Fixing Google Sign-In Errors in React Native (iOS + Android)

Google Sign-In in React Native (using @react-native-google-signin/google-signin) can fail with cryptic errors when switching between development and production Firebase projects. Here are the two most common errors and how to fix them.


iOS: invalid_audience

Error message:

invalid_audience: The audience client and the client need to be in the same project.

Cause: Your GoogleService-Info.plist is missing the CLIENT_ID and REVERSED_CLIENT_ID keys, or they point to a different Firebase project than your webClientId.


On iOS, @react-native-google-signin/google-signin reads the CLIENT_ID from the plist as the iOS OAuth client. If it’s missing or from a different project than the webClientId you pass in GoogleSignin.configure(), Firebase rejects the token.


Fix: Add the iOS OAuth client ID to your GoogleService-Info.plist:

<key>CLIENT_ID</key>
<string>YOUR_PROJECT_ID-xxxxx.apps.googleusercontent.com</string>
<key>REVERSED_CLIENT_ID</key>
<string>com.googleusercontent.apps.YOUR_PROJECT_ID-xxxxx</string>

Get this from Google Cloud Console → OAuth 2.0 Client IDs → find the iOS client for your bundle identifier. If it doesn’t exist, create one.


Make sure the webClientId in your code matches the Web OAuth client from the same Firebase project:

GoogleSignin.configure({
  webClientId: "YOUR_PROJECT_ID-xxxxx.apps.googleusercontent.com", // Web client, not iOS
});

Android: DEVELOPER_ERROR

Error message:

DEVELOPER_ERROR

That’s it — no details. Helpful, right?


Cause: The SHA-1 fingerprint of the keystore used to sign your app doesn’t match what’s registered in the Firebase Console.
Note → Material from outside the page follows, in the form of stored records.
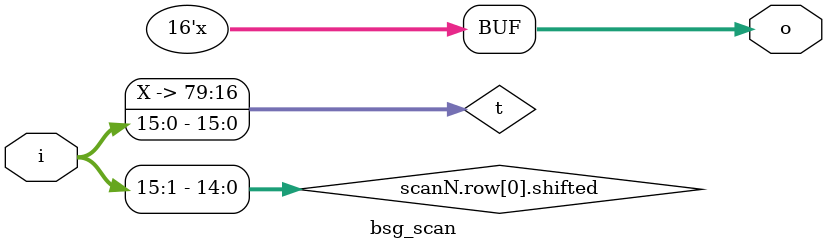
<source format=v>
module bsg_scan(i, o);
  input [15:0] i;
  wire [15:0] i;
  output [15:0] o;
  wire [15:0] o;
  wire [14:0] \scanN.row[0].shifted ;
  wire [79:0] t;
  assign o = 16'hxxxx;
  assign \scanN.row[0].shifted  = i[15:1];
  assign t = { 64'hxxxxxxxxxxxxxxxx, i };
endmodule

</source>
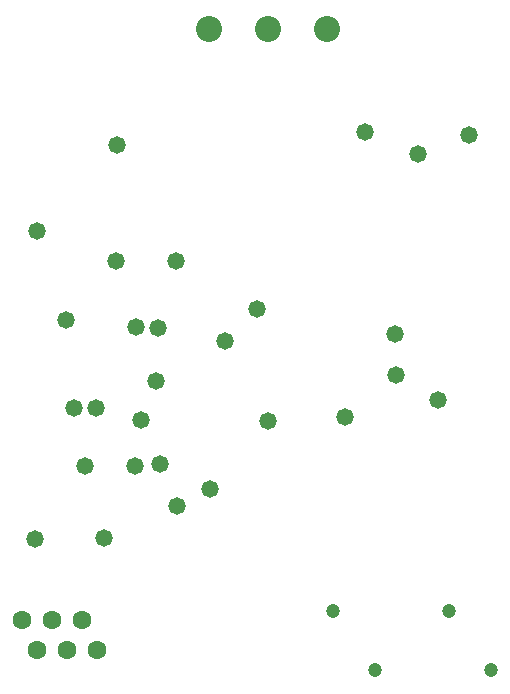
<source format=gbs>
%FSTAX23Y23*%
%MOIN*%
%SFA1B1*%

%IPPOS*%
%ADD48C,0.063110*%
%ADD51C,0.086732*%
%ADD52C,0.057992*%
%ADD53C,0.047362*%
%LNboard_tp3-1*%
%LPD*%
G54D48*
X00185Y00456D03*
X00235Y00356D03*
X00435D03*
X00285Y00456D03*
X00335Y00356D03*
X00385Y00456D03*
G54D51*
X01007Y02425D03*
X01204D03*
X00811D03*
G54D52*
X00228Y00724D03*
X00641Y01429D03*
X00236Y01751D03*
X01433Y01271D03*
X01007Y01118D03*
X00814Y00893D03*
X00704Y00834D03*
X00433Y01161D03*
X00358D03*
X00968Y01492D03*
X00862Y01385D03*
X01507Y02007D03*
X00503Y02039D03*
X00633Y01251D03*
X00334Y01456D03*
X0133Y02082D03*
X01677Y0207D03*
X00566Y01433D03*
X005Y01653D03*
X007D03*
X01429Y01409D03*
X01263Y01133D03*
X01574Y01188D03*
X0046Y00728D03*
X00645Y00976D03*
X00562Y00968D03*
X00582Y01122D03*
X00397Y00968D03*
G54D53*
X01748Y00287D03*
X0161Y00484D03*
X01362Y00287D03*
X01224Y00484D03*
M02*
</source>
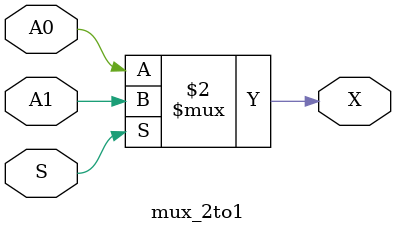
<source format=v>
module mux_2to1(
    input A0,
    input A1,
    input S,
    output X
);

assign X = (S == 1'b0) ? A0 : A1;

endmodule
</source>
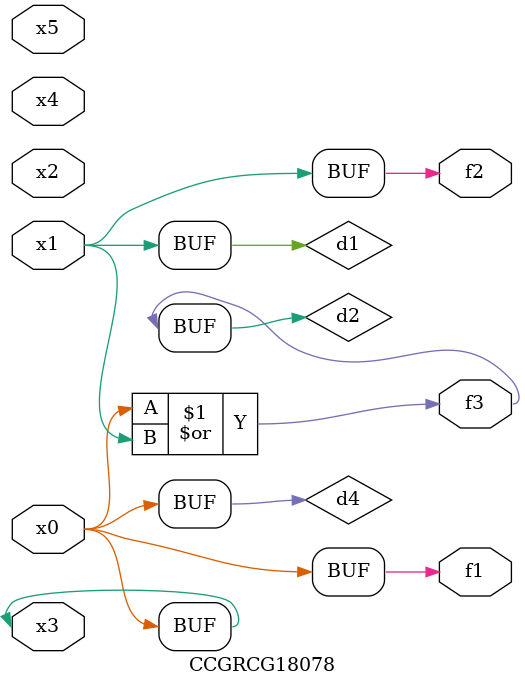
<source format=v>
module CCGRCG18078(
	input x0, x1, x2, x3, x4, x5,
	output f1, f2, f3
);

	wire d1, d2, d3, d4;

	and (d1, x1);
	or (d2, x0, x1);
	nand (d3, x0, x5);
	buf (d4, x0, x3);
	assign f1 = d4;
	assign f2 = d1;
	assign f3 = d2;
endmodule

</source>
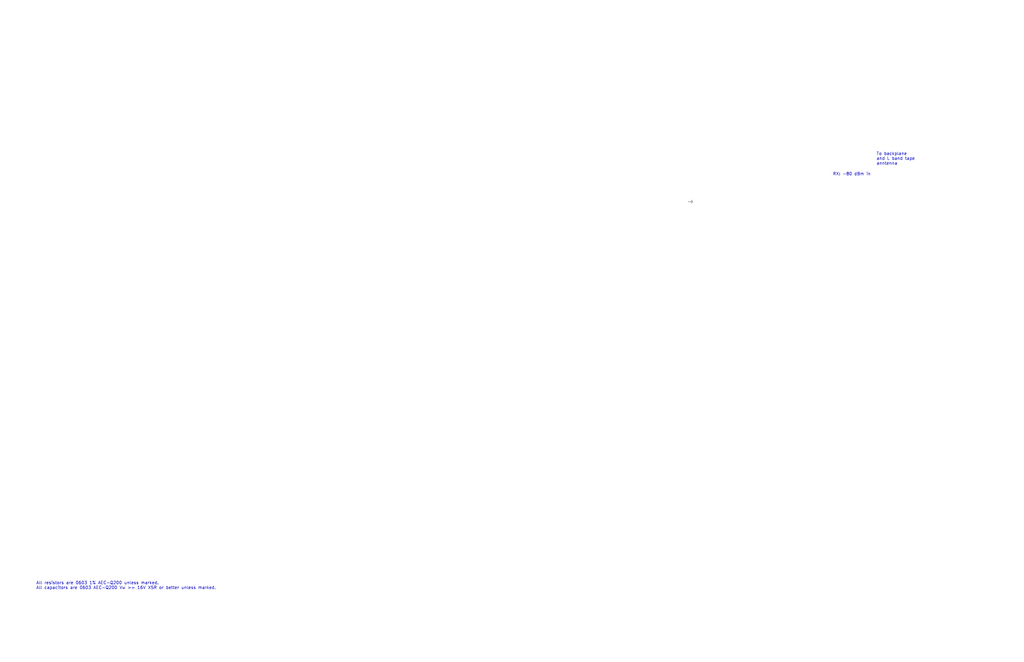
<source format=kicad_sch>
(kicad_sch (version 20230121) (generator eeschema)

  (uuid bf7a1614-151c-41db-979b-2a02456abd33)

  (paper "USLedger")

  (title_block
    (title "OreSat C3: L Band Radio")
    (date "2023-05-29")
    (rev "6.1")
  )

  


  (polyline (pts (xy 292.1 85.09) (xy 291.465 84.455))
    (stroke (width 0.254) (type default) (color 146 146 146 1))
    (uuid 5e037a88-2567-490b-9fbb-09271b7cb832)
  )
  (polyline (pts (xy 292.1 85.09) (xy 290.195 85.09))
    (stroke (width 0.254) (type default) (color 146 146 146 1))
    (uuid aa3d5620-a7d8-432b-bb32-847fbb3b4e29)
  )
  (polyline (pts (xy 292.1 85.09) (xy 291.465 85.725))
    (stroke (width 0.254) (type default) (color 146 146 146 1))
    (uuid ef140f65-d7f6-4ad7-8c27-78f3dfc7828c)
  )

  (text "RX: -80 dBm in\n" (at 351.155 74.295 0)
    (effects (font (size 1.27 1.27)) (justify left bottom))
    (uuid 2604605b-b7d8-4418-a753-c5937f9ea2ea)
  )
  (text "To backplane \nand L band tape\nanntenna" (at 369.57 69.85 0)
    (effects (font (size 1.27 1.27)) (justify left bottom))
    (uuid 89ca4161-5183-4c30-a674-d8e177101959)
  )
  (text "All resistors are 0603 1% AEC-Q200 unless marked.\nAll capacitors are 0603 AEC-Q200 Vw >= 16V X5R or better unless marked."
    (at 15.24 248.92 0)
    (effects (font (size 1.27 1.27)) (justify left bottom))
    (uuid 8c67a0ba-bcf3-4e54-bc50-f3a0e43ce38c)
  )
)

</source>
Diagnosing: Check the SHA-1 of your signing keystore:

# For release builds
keytool -list -v -keystore android/app/release.jks -alias upload

# For debug builds
keytool -list -v -keystore android/app/debug.keystore -alias androiddebugkey -storepass android

Then compare it against what’s registered in Firebase Console → Project Settings → Your Android app. The SHA-1 values must match.


Fix:

  • Go to Firebase Console → Project Settings → Android app
  • Click Add fingerprint
  • Paste the SHA-1 from your keystore
  • Re-download google-services.json and replace the one in your project

If you test on both emulators (debug) and real devices (release), you need both SHA-1 fingerprints registered.


Quick Reference

  • iOSinvalid_audience: Wrong/missing CLIENT_ID in plist → Add iOS OAuth client ID to plist
  • AndroidDEVELOPER_ERROR: SHA-1 mismatch → Register keystore SHA-1 in Firebase

The webClientId Confusion

A common source of errors: webClientId must always be the Web OAuth client ID (type 3), not the iOS or Android client ID. All three platforms (iOS, Android, Web) should use the same webClientId — it’s the server-side client that validates the token. The platform-specific client IDs are handled separately (plist for iOS, SHA-1 registration for Android).